I’m writing to encourage students to protest against the removal of “radical Islamic books” at Concordia’s Muslim Students’ Association and hope that they can involve the McGill administration to protest this decision.
While I am dubious of the administration’s actions in the past, while I was at McGill they were up in arms to defend free speech “even if it’s not what you want to hear” over a related abortion activism case with Choose Life, so I hope they can apply that here.
Removing these books is also an act of censorship. It also tells members or visitors to the Muslim Students’ Association that they can’t be trusted with such controversial material, which is the worst kind of discrimination.
The real reason behind the book ‘culling,’ whether Concordia admits it or not, is the fear that they will be read by some young Montreal radical who will then decamp to Syria or Iraq and fight for ISIS, as has happened in Europe and the U.S.. Perhaps Concordia is afraid of this, or worse, that they might be held liable.
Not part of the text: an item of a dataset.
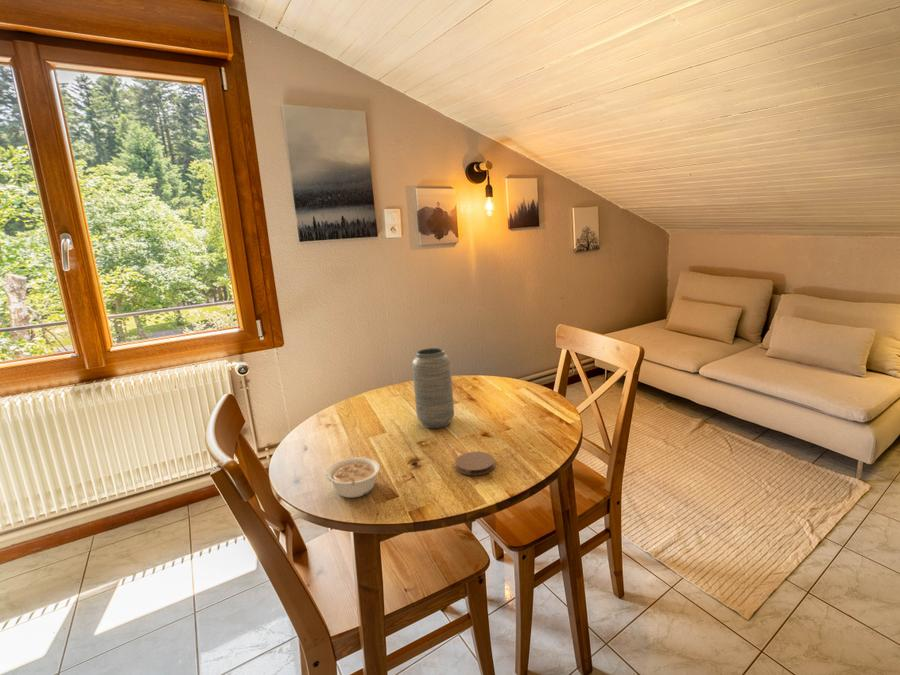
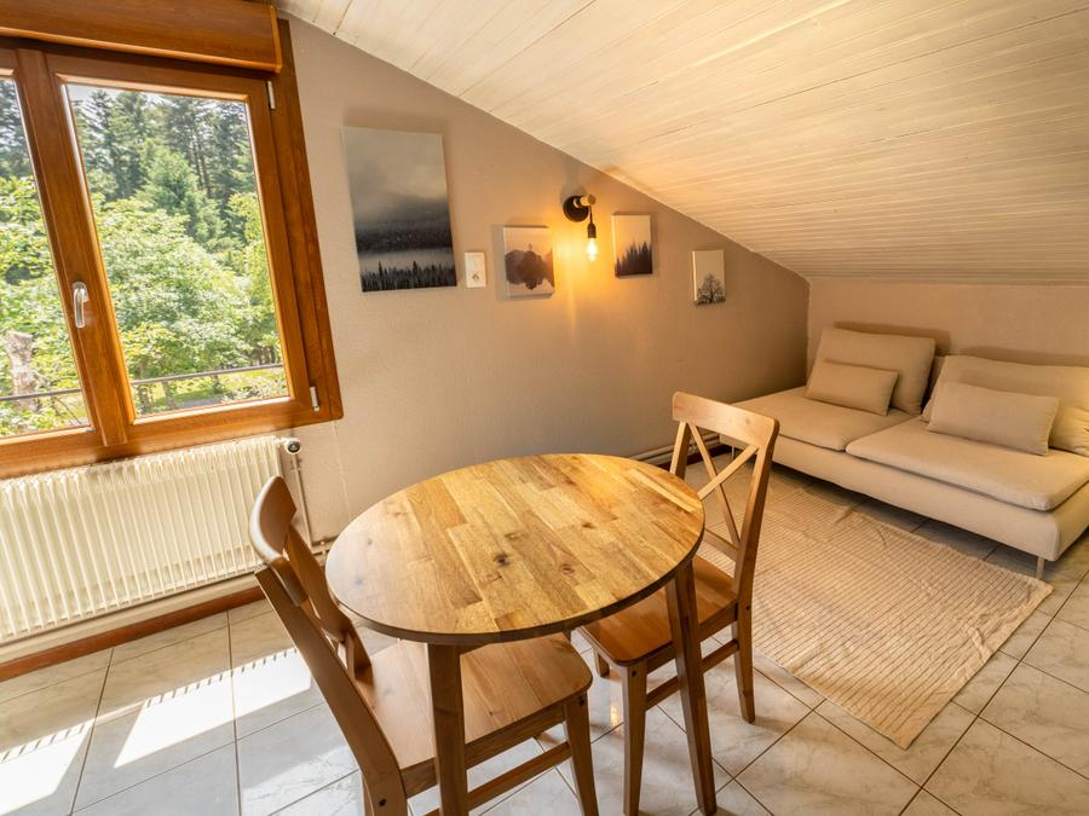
- coaster [455,451,496,476]
- vase [411,347,455,429]
- legume [324,456,381,499]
This assumption is a bit misleading because the reason why many of these young people went to fight for ISIS began with deep discrimination they face, particularly in Europe, and economic marginalization. Reading a controversial text was the last step on the road to radicalization, not the first.
If we only read books that “reflect the law and reflect the values of the institution and our society” (the words of the Concordia administration), it would be profoundly limiting, especially in a university setting.